### RECORDS FOR THE EXERCISE ###

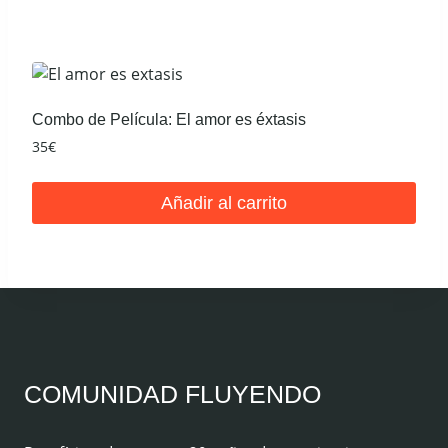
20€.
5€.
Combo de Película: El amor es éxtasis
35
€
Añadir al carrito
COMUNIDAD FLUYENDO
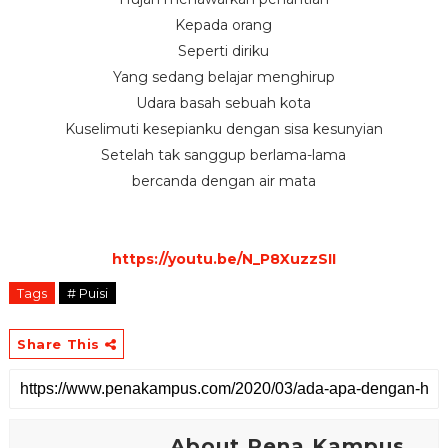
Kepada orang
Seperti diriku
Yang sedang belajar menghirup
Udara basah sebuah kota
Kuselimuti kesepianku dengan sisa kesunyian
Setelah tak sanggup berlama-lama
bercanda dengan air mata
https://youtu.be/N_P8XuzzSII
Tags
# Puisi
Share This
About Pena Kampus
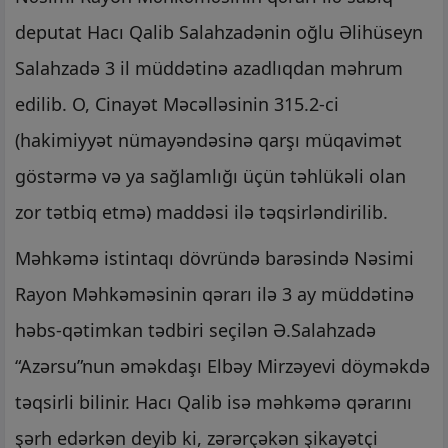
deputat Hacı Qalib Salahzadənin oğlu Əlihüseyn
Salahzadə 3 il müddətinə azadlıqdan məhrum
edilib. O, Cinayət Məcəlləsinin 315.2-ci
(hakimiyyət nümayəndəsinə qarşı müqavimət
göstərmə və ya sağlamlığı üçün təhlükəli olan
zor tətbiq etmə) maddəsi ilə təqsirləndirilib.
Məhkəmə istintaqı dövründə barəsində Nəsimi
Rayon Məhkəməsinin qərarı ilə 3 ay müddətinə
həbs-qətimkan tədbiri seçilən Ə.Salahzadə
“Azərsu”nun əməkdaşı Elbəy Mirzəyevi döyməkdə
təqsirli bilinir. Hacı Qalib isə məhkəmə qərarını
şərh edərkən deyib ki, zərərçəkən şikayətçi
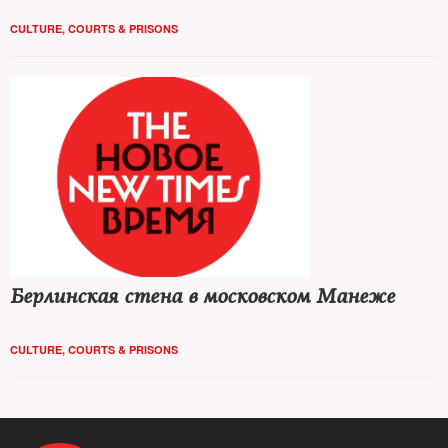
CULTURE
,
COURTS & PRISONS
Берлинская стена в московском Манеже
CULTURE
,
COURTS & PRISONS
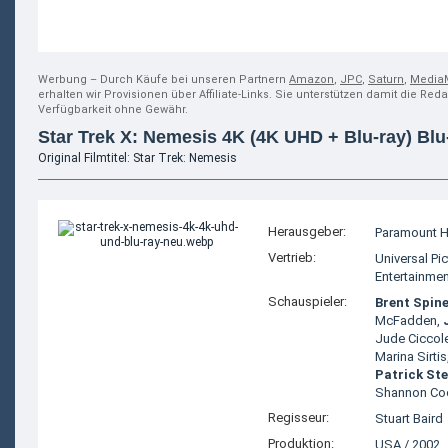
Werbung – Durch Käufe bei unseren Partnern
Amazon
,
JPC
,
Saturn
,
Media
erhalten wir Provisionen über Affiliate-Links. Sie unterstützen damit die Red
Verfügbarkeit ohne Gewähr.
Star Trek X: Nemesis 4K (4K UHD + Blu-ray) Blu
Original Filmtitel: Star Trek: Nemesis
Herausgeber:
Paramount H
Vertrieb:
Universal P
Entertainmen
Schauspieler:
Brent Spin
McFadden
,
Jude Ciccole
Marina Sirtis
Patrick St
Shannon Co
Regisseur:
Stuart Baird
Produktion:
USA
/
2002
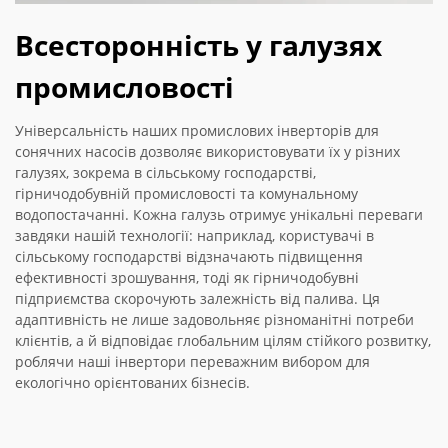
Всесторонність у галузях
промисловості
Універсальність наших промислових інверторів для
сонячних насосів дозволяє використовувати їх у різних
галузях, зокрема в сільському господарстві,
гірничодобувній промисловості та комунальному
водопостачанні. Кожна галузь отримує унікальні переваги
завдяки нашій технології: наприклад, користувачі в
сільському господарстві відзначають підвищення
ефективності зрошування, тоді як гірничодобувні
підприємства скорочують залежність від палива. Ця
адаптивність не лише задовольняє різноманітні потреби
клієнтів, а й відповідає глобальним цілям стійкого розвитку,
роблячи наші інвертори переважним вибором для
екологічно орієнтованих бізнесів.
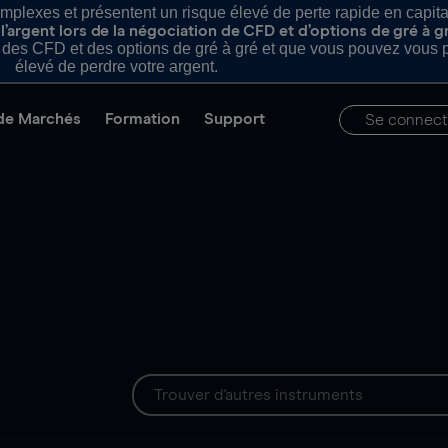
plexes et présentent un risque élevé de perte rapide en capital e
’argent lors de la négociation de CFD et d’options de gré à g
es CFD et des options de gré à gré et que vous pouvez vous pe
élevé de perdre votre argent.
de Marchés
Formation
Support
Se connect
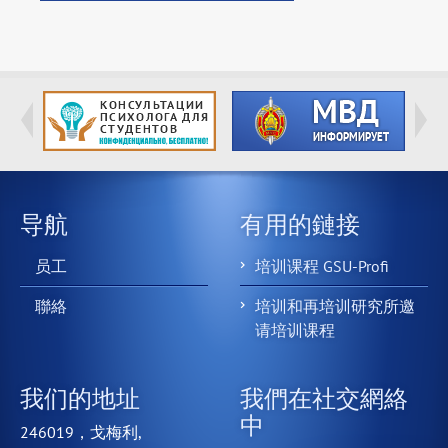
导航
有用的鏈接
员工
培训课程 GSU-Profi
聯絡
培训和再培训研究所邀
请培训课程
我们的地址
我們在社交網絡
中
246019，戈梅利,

###

WHAT IS NEEDED: Retype the lines of the records word for word, starting at the line that contains "Kepada orang" and going down to the line that contains "About Pena Kampus", with both of those lines included.

WRITTEN RESPONSE:
Kepada orang
Seperti diriku
Yang sedang belajar menghirup
Udara basah sebuah kota
Kuselimuti kesepianku dengan sisa kesunyian
Setelah tak sanggup berlama-lama
bercanda dengan air mata
https://youtu.be/N_P8XuzzSII
Tags
# Puisi
Share This
About Pena Kampus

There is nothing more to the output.